2 Review The present and future role of photodynamic therapy in cancer treatment. 2004

Brown SB, Brown EA, Walker I. · Centre for Photobiology and Photodynamic Therapy, School of Biochemistry and Microbiology, University of Leeds, UK. · Lancet Oncol. · Pubmed #15288239 No free full text.

Abstract: It is more than 25 years since photodynamic therapy (PDT) was proposed as a useful tool in oncology, but the approach is only now being used more widely in the clinic. The understanding of the biology of PDT has advanced, and efficient, convenient, and inexpensive systems of light delivery are now available. Results from well-controlled, randomised phase III trials are also becoming available, especially for treatment of non-melanoma skin cancer and Barrett's oesophagus, and improved photosensitising drugs are in development. PDT has several potential advantages over surgery and radiotherapy: it is comparatively non-invasive, it can be targeted accurately, repeated doses can be given without the total-dose limitations associated with radiotherapy, and the healing process results in little or no scarring. PDT can usually be done in an outpatient or day-case setting, is convenient for the patient, and has no side-effects. Two photosensitising drugs, porfirmer sodium and temoporfin, have now been approved for systemic administration, and aminolevulinic acid and methyl aminolevulinate have been approved for topical use. Here, we review current use of PDT in oncology and look at its future potential as more selective photosensitising drugs become available.
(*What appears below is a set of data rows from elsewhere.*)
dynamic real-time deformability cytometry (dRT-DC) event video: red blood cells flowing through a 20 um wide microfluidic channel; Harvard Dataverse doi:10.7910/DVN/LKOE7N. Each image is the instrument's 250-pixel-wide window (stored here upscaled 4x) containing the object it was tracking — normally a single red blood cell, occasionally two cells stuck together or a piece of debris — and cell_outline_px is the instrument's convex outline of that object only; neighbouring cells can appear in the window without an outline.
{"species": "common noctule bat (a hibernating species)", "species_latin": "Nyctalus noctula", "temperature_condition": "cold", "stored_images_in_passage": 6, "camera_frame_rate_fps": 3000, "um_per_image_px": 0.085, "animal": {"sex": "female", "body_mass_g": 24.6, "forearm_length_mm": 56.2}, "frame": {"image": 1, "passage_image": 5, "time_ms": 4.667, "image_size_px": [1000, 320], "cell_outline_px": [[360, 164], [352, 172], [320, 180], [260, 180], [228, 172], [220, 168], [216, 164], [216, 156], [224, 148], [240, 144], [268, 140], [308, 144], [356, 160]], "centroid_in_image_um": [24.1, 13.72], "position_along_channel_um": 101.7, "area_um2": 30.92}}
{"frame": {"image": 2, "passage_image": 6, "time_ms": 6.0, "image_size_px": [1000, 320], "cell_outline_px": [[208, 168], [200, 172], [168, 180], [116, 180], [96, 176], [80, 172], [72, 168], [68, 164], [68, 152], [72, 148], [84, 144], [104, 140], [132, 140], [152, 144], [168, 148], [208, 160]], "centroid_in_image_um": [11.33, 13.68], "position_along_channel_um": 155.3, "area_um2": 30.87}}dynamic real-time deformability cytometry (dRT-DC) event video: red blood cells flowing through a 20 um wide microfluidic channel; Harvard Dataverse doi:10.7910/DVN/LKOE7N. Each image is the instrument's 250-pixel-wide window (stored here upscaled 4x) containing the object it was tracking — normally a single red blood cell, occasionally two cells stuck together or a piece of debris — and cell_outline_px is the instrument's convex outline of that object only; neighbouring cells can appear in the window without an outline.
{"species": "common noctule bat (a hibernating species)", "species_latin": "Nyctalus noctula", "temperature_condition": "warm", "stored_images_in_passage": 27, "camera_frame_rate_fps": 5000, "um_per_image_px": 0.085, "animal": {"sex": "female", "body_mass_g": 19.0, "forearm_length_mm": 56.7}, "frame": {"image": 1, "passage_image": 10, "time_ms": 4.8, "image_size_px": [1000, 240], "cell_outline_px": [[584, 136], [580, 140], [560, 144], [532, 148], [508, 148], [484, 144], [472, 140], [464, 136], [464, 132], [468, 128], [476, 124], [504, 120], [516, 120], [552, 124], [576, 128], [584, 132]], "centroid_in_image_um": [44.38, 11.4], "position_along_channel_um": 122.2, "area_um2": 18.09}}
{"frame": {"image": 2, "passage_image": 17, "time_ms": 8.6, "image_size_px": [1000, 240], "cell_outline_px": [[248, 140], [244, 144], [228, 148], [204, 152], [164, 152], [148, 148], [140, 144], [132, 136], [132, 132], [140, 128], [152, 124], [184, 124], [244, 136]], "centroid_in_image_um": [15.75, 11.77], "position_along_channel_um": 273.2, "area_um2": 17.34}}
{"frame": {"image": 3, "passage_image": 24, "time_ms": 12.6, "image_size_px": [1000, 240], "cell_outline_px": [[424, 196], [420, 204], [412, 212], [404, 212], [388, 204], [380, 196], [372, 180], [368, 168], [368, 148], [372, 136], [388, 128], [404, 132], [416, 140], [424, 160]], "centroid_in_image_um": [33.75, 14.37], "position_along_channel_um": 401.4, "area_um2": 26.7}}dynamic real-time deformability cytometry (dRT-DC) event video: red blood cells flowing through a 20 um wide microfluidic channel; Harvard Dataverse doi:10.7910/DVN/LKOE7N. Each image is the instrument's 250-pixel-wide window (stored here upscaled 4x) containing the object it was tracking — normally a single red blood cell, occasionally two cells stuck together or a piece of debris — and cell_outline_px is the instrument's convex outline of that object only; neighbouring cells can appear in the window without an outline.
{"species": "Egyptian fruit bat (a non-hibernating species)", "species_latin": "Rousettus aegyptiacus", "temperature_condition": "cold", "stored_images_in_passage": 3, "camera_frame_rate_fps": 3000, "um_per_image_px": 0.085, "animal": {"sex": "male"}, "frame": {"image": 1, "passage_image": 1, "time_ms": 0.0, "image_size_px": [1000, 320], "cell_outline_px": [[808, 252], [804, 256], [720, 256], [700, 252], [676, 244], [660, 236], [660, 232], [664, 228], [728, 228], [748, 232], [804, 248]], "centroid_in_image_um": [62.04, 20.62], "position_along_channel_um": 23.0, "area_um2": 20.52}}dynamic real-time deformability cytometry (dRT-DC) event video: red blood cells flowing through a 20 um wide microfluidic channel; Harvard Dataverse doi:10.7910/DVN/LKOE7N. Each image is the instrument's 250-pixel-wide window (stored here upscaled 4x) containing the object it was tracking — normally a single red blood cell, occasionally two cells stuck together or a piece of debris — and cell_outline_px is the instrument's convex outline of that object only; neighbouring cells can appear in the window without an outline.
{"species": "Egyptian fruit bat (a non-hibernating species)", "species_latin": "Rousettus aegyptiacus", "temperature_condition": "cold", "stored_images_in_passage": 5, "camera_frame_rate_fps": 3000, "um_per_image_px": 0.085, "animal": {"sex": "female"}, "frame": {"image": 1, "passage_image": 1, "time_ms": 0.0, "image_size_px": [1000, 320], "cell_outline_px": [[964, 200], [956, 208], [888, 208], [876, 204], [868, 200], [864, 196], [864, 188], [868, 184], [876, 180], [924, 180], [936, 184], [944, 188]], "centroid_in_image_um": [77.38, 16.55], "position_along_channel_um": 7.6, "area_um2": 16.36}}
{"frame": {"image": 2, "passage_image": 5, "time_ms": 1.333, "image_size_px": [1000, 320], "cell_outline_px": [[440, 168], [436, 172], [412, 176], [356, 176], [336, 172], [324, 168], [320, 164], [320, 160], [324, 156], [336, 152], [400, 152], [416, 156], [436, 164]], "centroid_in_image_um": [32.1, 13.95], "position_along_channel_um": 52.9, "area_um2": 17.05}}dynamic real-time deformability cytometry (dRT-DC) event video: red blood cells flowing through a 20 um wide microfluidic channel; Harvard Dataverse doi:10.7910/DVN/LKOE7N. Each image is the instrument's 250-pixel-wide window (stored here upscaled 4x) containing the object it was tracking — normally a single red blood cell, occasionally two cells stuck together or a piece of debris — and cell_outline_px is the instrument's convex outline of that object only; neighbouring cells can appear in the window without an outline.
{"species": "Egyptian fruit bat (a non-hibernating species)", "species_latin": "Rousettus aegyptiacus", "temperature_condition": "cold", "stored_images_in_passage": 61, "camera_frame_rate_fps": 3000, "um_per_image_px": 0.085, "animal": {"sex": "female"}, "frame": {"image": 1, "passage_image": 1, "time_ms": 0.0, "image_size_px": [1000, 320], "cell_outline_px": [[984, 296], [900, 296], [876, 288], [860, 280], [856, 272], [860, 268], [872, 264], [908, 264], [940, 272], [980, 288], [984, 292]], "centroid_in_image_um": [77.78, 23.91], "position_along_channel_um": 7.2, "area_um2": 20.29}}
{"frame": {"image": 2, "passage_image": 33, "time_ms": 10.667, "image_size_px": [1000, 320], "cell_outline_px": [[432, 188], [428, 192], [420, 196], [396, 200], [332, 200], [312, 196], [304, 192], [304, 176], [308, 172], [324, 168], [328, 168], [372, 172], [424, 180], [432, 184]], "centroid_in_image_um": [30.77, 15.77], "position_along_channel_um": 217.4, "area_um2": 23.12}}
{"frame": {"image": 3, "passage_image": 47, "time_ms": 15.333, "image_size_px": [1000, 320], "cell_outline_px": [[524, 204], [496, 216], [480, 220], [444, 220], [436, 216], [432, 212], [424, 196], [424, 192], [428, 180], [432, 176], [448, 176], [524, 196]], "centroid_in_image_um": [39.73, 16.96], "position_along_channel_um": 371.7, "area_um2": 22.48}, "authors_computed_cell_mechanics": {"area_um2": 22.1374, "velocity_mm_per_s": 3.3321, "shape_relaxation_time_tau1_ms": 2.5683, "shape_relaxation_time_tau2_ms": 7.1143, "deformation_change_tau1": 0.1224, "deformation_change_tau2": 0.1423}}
3 Review The role of light in the treatment of non-melanoma skin cancer using methyl aminolevulinate. 2003

Brown SB. · Centre for Photobiology and Photodynamic Therapy, School of Biochemistry and Molecular Biology University of Leeds, UK. · J Dermatolog Treat. · Pubmed #14522636 No free full text.

Abstract: Photodynamic therapy (PDT) is a developing approach to the treatment of cancer and other diseases that involves the use of light to activate photosensitizer molecules. The light energy absorbed by the photosensitizer is transferred to molecular oxygen, which is converted into the highly reactive and cytotoxic species, singlet oxygen. Topical agents such as aminolevulinic acid (ALA) or methyl aminolaevulinate (MAL) may be used for PDT of non-melanoma skin cancers (NMSC) because, in vivo, these agents stimulate the production of porphyrins which act as powerful photosensitisers. This brief review focuses on the use of light to activate MAL, which is now an approved drug (Metvix for certain NMSCs in the European Union. Porphyrins produced by the action of MAL can be activated using red light, which is also capable of deeply penetrating the skin. A number of light sources are available for treatment of NMSC using MAL, including very convenient non-laser sources such as non-coherent filtered lamps and, more recently, sources containing arrays of light-emitting diodes (LEDs). The Aktilite lamp, specifically designed for use with Metvix cream, has an emission spectrum that closely matches the red light absorption profile of PpIX.